Intervista

Bari, parla Vacca: La Puglia ha scelto l'Europa

LEONARDO PETROCELLI

"Non ci sono alternative al governo Conte. Renzi? Non esiste leader senza partito"

Professor Beppe Vacca, storico e politologo, già presidente della Fondazione Istituto Gramsci, iniziamo dalla Puglia. Si aspettava una affermazione così netta di Emiliano?
«No, non mi aspettavo una vittoria così netta e larga ma ero comunque convinto che vincesse».

I sondaggi suggerivano il contrario.
«C’è un elemento di contesto. La Puglia, ormai da 15 anni con Vendola prima ed Emiliano poi, si è inserita in un nesso virtuoso che passa da Roma e, soprattutto, da Bruxelles. Questo asse è decisivo per il nostro sviluppo. Anzi proprio Emiliano, a cui faccio molti auguri, per il tipo di vittoria che ha incassato potrà godere di un miglior terreno di intesa con il Governo».

In altre parole il discrimine è la capacità di star dentro il processo europeo?

«Con tutte le critiche che si possono fare al governatore rieletto, la Puglia ha dei punti di forza che possono essere valorizzati solo inserendo il territorio, con la mediazione di Roma, nel progetto neo-europeista. Un progetto che oggi, in Italia, si esprime proprio attraverso il governo Conte. Quali risorse strategiche, quale visione ampia poteva mettere in campo la destra con una figura come quella di Fitto già conosciuta e sconfitta?»

Si contava su un’onda sovranista che non c’è stata. Una stagione finita?

«In realtà, la destra aveva già subito una battuta di arresto notevole alle scorse europee anche grazie all’affermazione delle forze pro integrazione».

Questo si può dire se valutiamo i rapporti di forza in tutto il continente. Ma alle scorse europee la Lega, in Puglia come in tutta Italia, è andata più che bene.
«È vero, può sembrare una contraddizione ma proprio la nuova spinta che l’Unione si è data con la presidenza Von der Leyen e con tutte le prospettive messe in campo ha segnato la fine del traballante governo Salvini-Di Maio. Non solo, ma in Europa i 5 Stelle hanno trovato anche l’aggancio per smarcarsi dalla presa leghista».

Il Carroccio potrà ripartire dagli «europeisti» Zaia e Giorgetti?
«Sono altra cosa rispetto a Salvini, come lo era Bossi. Non a caso, subito dopo aver incassato la vittoria, il primo tema evocato da Zaia è stato quello dell’autonomia. Sono le antiche spinte leghiste con una riverniciatura di autonomismo corporativo e antinazionale»

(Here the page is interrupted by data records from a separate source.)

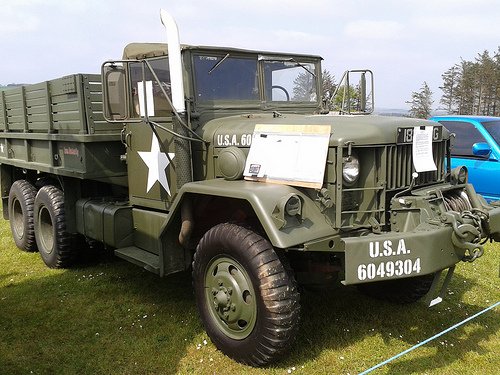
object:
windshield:
[193, 55, 318, 101]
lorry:
[0, 7, 499, 368]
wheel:
[190, 223, 305, 368]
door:
[120, 55, 178, 211]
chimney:
[158, 8, 194, 188]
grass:
[4, 285, 134, 355]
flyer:
[242, 124, 331, 190]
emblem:
[136, 132, 176, 197]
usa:
[217, 134, 239, 146]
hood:
[197, 111, 456, 149]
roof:
[122, 42, 324, 59]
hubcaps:
[203, 257, 258, 340]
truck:
[429, 115, 500, 204]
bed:
[0, 72, 104, 142]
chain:
[440, 208, 489, 263]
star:
[136, 132, 175, 197]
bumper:
[340, 227, 465, 285]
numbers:
[357, 257, 421, 281]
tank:
[75, 196, 134, 248]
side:
[0, 74, 213, 199]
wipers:
[207, 54, 229, 74]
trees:
[455, 63, 492, 110]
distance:
[330, 69, 380, 116]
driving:
[241, 55, 319, 116]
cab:
[100, 42, 329, 124]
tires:
[33, 184, 78, 268]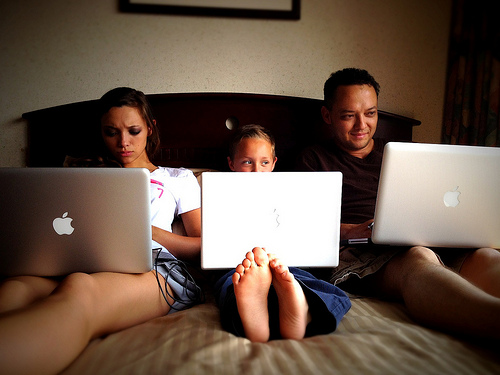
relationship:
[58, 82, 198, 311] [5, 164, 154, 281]
woman has laptop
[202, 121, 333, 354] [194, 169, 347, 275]
girl has laptop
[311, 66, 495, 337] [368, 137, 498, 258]
man has laptop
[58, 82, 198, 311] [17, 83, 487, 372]
woman on bed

Alziamo lo sguardo. Ha ragione Romano Prodi quando sostiene che il combinato disposto fra referendum e Regionali ha lanciato un segnale di stabilità?
«Il risultato delle elezioni premia il Governo e gli dà forza. D’altra parte, il referendum segnala che l’onda della antipolitica è ancora presente. Gli italiani non sono stati chiamati a votare su una riforma compiuta ma su un taglio sostenuto dal vecchio antiparlamentarismo. E tuttavia queste spinte sono state bilanciate dalla sconfitta delle destre in due regioni chiave come Toscana e Puglia. Di fatto, non esiste alternativa all’attuale esecutivo»

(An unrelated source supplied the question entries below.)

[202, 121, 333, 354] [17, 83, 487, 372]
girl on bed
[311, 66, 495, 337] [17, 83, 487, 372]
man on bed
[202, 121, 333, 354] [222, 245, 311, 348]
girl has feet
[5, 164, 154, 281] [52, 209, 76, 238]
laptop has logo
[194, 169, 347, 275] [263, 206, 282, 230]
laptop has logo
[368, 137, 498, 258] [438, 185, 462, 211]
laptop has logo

Ma a questo punto che succede a sinistra? I 5 Stelle e i renziani si sono dimostrati incapaci di fermare Emiliano. Si va verso un compattarsi dei progressisti a Roma come sui territori?
«La Puglia conferma la necessità di tenere in asse il governo locale con quello nazionale che ha dinanzi a sé un grande ciclo di riforme. Riforme in cui la nostra regione avrà un ruolo strategico così come l’esecutivo sarà strategico per noi. La risoluzione della crisi bancaria che ha colpito il Barese sta lì a dimostrarlo. Dunque, mi sembra difficile che le forze in campo possano essere sbaragliate da larghe filiere di compagnie di ventura dell’antipolitica».

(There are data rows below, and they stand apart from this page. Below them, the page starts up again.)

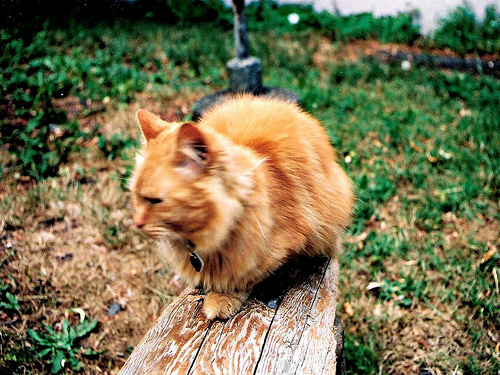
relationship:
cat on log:
[124, 89, 367, 321] [117, 255, 340, 375]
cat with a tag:
[124, 89, 367, 321] [189, 252, 204, 274]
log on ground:
[117, 255, 340, 375] [1, 0, 499, 374]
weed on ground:
[27, 319, 99, 374] [1, 0, 499, 374]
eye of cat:
[144, 196, 163, 205] [124, 89, 367, 321]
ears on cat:
[137, 106, 211, 165] [124, 89, 367, 321]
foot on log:
[203, 290, 239, 319] [117, 255, 340, 375]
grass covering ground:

Che destino attende il M5S?
«Nel 2018 era il partito di maggioranza relativa ma non ha retto all’impatto di chi, sul suo stesso terreno, ha cavalcato alcuni temi, come l’anti-europeismo, fino alle estreme conseguenze. Cioè Salvini. Da quel punto in poi è iniziato un percorso di normalizzazione. Ma che tipo di nuovo e stabile consenso possa acquisire il Movimento 5 Stelle in questo quadro è difficile dirlo. È una partita tutta da giocare».

E Renzi invece?
«Non ci sono leader politici che possano reggere senza un partito alle spalle. Renzi ha avuto la straordinaria possibilità di costruire un movimento coerente con le linee di consenso ricevute ma non l’ha fatto. Sembrava quasi non gli interessasse».